Egbert waived his preliminary hearing, but in the bond hearing, MBI Investigator Troy Travis detailed the events leading up to his arrest. It started on September 4, Travis said, when Egbert kidnapped a man he believed to be his wife’s lover.

The alleged kidnapping victim, Travis said, had made friends and moved in recently with Egbert and his wife Cadie. When Cadie would work her job as an Uber driver at night, the victim would ride with her.

On September 4, Travis said Egbert called Cadie and the victim to meet him at Walgreens to talk. The victim got out of the car so the couple could talk, but instead of getting in the car with his wife, Egbert pulled a gun on the victim and forced him into the car with him. He took him back to his home and secured him with a large chain.

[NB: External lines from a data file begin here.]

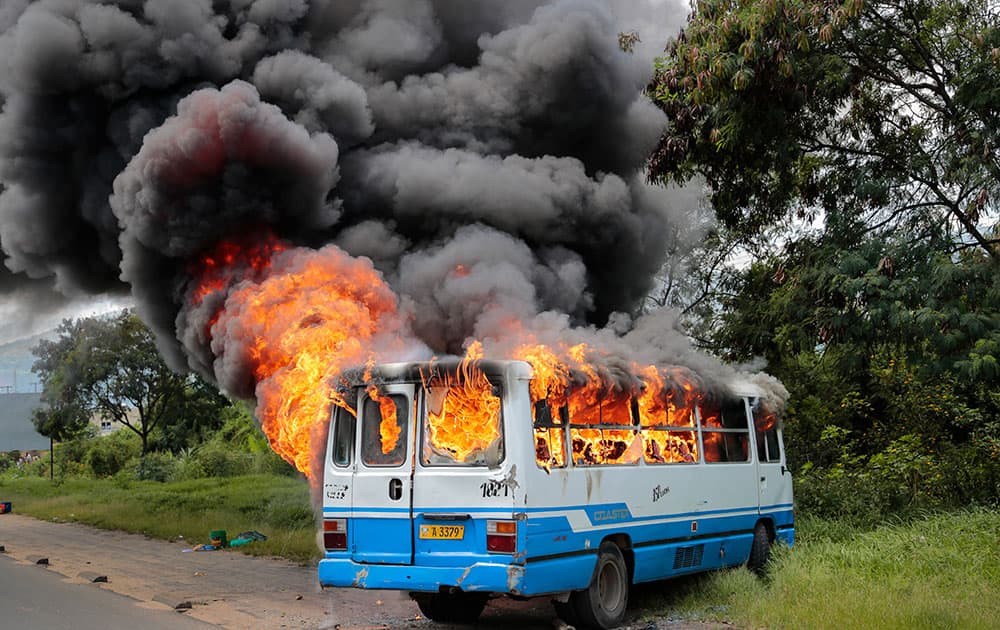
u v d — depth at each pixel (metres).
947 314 11.27
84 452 40.47
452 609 8.52
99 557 13.66
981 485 13.59
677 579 9.84
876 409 15.92
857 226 13.20
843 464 14.77
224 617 8.55
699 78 11.96
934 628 7.13
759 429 10.65
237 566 12.45
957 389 14.51
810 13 11.59
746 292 15.55
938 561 9.41
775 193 14.06
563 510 7.66
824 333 12.29
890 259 11.82
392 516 7.71
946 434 14.71
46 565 12.77
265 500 20.84
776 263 14.49
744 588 9.08
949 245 12.18
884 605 7.75
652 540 8.62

The wife called the sheriff’s department, and deputies were sent to the scene. They were waiting for back up, but then they saw Egbert fleeing the home. They chased him with lights and sirens blazing and he didn’t stop, Travis said. He was speeding and ignoring traffic devices, and passed a school bus at a high rate of speed with oncoming traffic.

“Edgar was posing grave danger to the public and himself, and a decision was made to put out spike strips,” Travis said.

The spike strips worked but didn’t stop the vehicle right away. The car finally became completely disabled in a ditch at the intersection on Highway 16 next to the country club.

“Edgar exits that vehicle and begins to engage the sheriff’s department immediately,” Travis said.

Photos were introduced that showed the interior of Egbert’s Jeep. It included a semi-automatic rifle and a fully-automatic rifle as well as empty magazines.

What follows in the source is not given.